Blood in the Machine: one year anniversary
A bold new history of the Luddites carries contemporary resonance in the age of AI
Space is at a premium on our home bookshelf. It’s bursting at the seams from holding too many words, worlds, and dreams. Gone are our plans to add decorative flourishes here and there with little ornaments, house plants, or fancy bookends. Every slice of available space is taken up by the alluring spines of books and graphic novels that my wife and I feel compelled to own in physical form. There is so little space that I begrudgingly read on a Kindle device more and more.
But Brian Merchant’s handsome tome was published one year ago (happy Bookaversary!) and takes pride of place on my jam-packed home bochord (an awesome medieval word we should revive: look it up). Blood In The Machine (2023) is a triumphant battle cry for the ethical technologist: excellently researched, delightfully narrated, and published exactly when we needed it the most.
Blood In The Machine struck our moment in the zeitgeist with perfect timing and received numerous accolades. BBC chose it as a Book of the Week, while WIRED, the New Yorker, and the Financial Times named it as one of the best books of the year, and it was also longlisted for the FT and Schroeders Best Business Book of 2023.
Blood In The Machine came into my life by way of Paris Marx’s excellent podcast, Tech Won’t Save Us, specifically this episode from September 2023. After listening to that interview I immediately ordered the book on Amazon (I wonder how much blood is in their machines?) I found myself educated, inspired, and intellectually vindicated by Merchant’s accounting of the Luddite uprising against factory owners in 19th century England, which he once described as “a hybrid of narrative history, tech analysis, labor reportage, with a little polemical soapboxing thrown in because I couldn’t help myself.”

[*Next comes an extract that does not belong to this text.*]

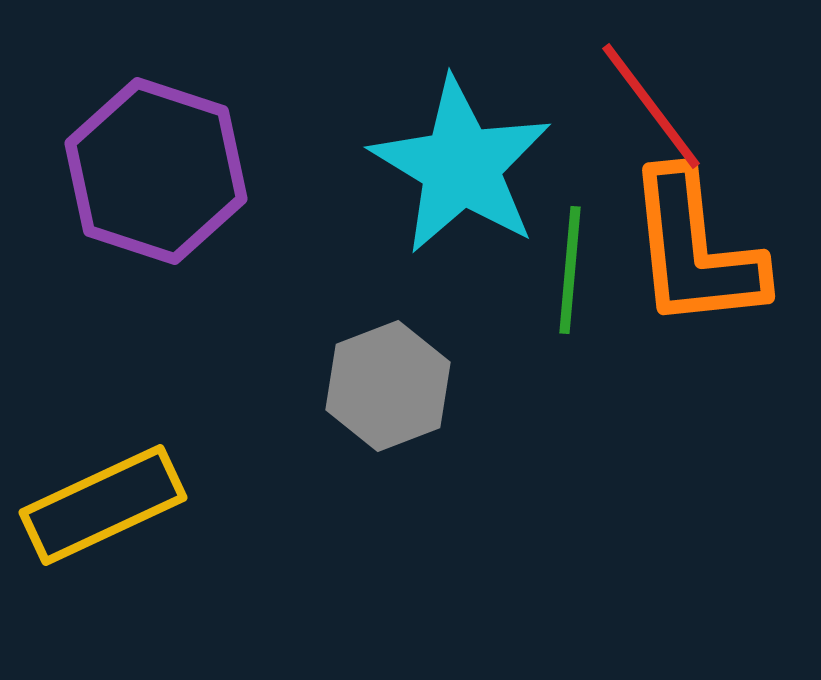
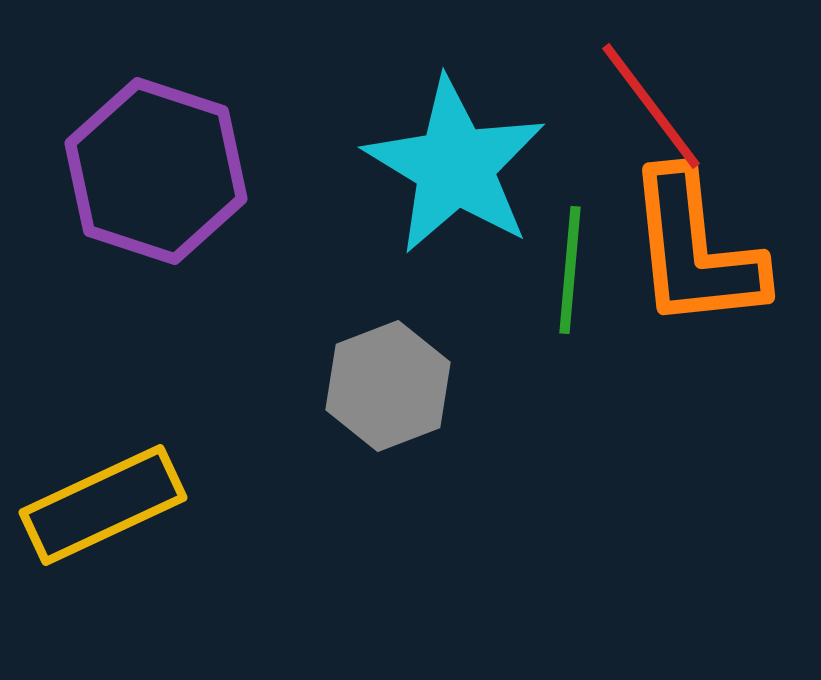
cyan star: moved 6 px left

As a book, it does a marvelous job of explaining the true story of the oft-vilified and commonly misunderstood Luddites, who organized under the banner of (fictional) Ned Ludd in the north of England to (literally!) smash machines designed for textile industry automation—because of their economic squeezing effect on workers when brandished by greedy and unethical business owners. This is the nail in the coffin for anyone who would misuse the term “Luddite” to describe someone who refuses to adopt or adapt to technology purely out of ignorance or obstinance.
But it‘s as a catalyst for a new movement of neo-Luddites around the world today where the book really transcends the paper it’s written on. As Merchant noted in his publication anniversary post, the book has galvanized many readers into a fuller, richer understanding of the effect that today’s technology and tech companies are having on society through the parallels we can draw between what’s happening today and what happened in the 1800’s. Merchant tells us that he hopes “the true story of the Luddites — not the derisive myth of technophobic rubes — has made its way into the mainstream, where it, hopefully, can offer a critical lens for thinking about things like AI and gig work.”
Merchant has his finger on the pulse of history. Factory automation, the gig economy and the erosion of work stability, algorithmic computation, artificial intelligence, robotics — these innovations, just like the Spinning Jenny or the Gig Mill — have all had undesired effects on worker autonomy, worker rights, worker pay, and work-life balance. Recent innovations like generative AI now threaten most if not all the basic precepts of work self-efficacy and self-determination as we know these values today. Capitalism itself may not suffer any losses from disintermediating the workers: but our daily experience of life will be degraded.
Just as in the era of the Luddites, short-term gain can lead to long-term pain. Thanks to Brian’s work, we can now recognize it’s not the machinery itself that is at fault, but the selfish, profit-at-all-costs mindset of the business owners, profit-seeking investors and their puppet CEOs who so vehemently impel us to buy or use their inventions, regardless of the human cost.
Brian Merchant should be proud of his accomplishment both as an author and as a leader in reviving the spirit of standing up for human rights in the face of dehumanizing tech and callous tech leadership. Different time, different cast of characters, different machines, but the Blood In The Machine could end up being our blood if we don’t think critically and act responsibly when contemplating or building our uncertain future.